Deux heures après le début de l’attaque, le premier ministre irakien Adel Abdel Mahdi a appelé les manifestants à se retirer. Son appel a été entendu par certains protestataires qui ont quitté la Zone verte alors que les forces spéciales irakiennes se déployaient aux abords de l’ambassade.

Les plus hauts dirigeants du Hachd — des officiels de l’État irakien qui interagissent avec les officiels américains — étaient présents dans le cortège funéraire. Cela « en dit long sur l’échec de la politique des États-Unis et la nature de l’État irakien qu’ils ont aidé à créer », estime Fanar Haddad, spécialiste de l’Irak.  

Derrière eux, les protestataires en colère ont laissé des graffitis sur les murs de l’ambassade : « Non à l’Amérique », « Fermé sur ordre des brigades de la résistance », peut-on y lire. De même que : « Soleimani est mon chef », en référence au puissant général iranien Qassem Soleimani, qui déjà préside aux négociations pour former le futur gouvernement en Irak.

Dans la soirée, après plusieurs coups de fil de Mike Pompeo et de Donald Trump lui-même aux dirigeants irakiens, le président américain les a remerciés pour leur « réponse rapide ».

Le locataire de la Maison-Blanche a préféré mettre la pression sur l’Iran, accusé dès le début d’avoir « orchestré » cette « attaque » contre l’ambassade.

Allusion à Téhéran 1979

Sur Twitter, un responsable du Hachd a fait un parallèle entre l’attaque contre l’ambassade à Bagdad et la prise d’otages à l’ambassade des États-Unis à Téhéran en 1979, qui reste un traumatisme pour les Américains.

L’Irak est déjà secoué depuis le 1er octobre par une révolte populaire qui dénonce le pouvoir irakien, accusé de corruption et d’incompétence, de même que l’influence du voisin iranien.  

Alors que la flambée de tensions irano-américaines a semblé éclipser ce mouvement inédit qui se poursuit, les députés, incapables de s’accorder sur les réformes réclamées par les manifestants antipouvoir, s’activent désormais à d’autres changements.

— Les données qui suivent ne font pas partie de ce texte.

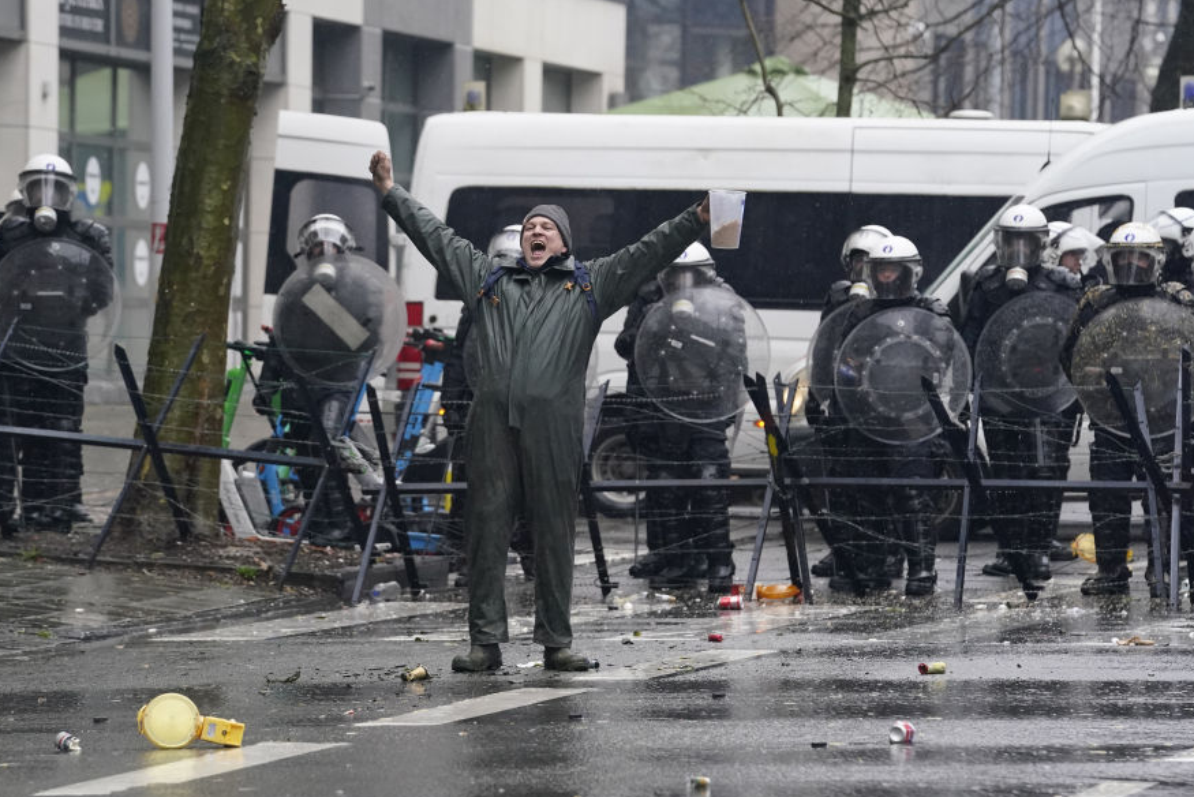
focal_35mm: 234
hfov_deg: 8.8
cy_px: 431
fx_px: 7763
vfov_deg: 5.9
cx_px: 549
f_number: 5.6
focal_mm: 200
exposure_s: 1/1250
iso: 4000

Ces deux derniers jours, plus d’une centaine d’entre eux ont signé un appel à inscrire l’éviction des troupes étrangères d’Irak à l’ordre du jour du Parlement.

Les factions armées et politiques pro-Iran appellent régulièrement à dénoncer l’accord de coopération américano-irakien qui encadre la présence de 5200 soldats américains en Irak.

Mardi a marqué « la première leçon » pour « Trump qui a commis une grande folie », ont prévenu les brigades du Hezbollah. « La seconde leçon sera la loi qui boutera les forces d’occupation » d’Irak.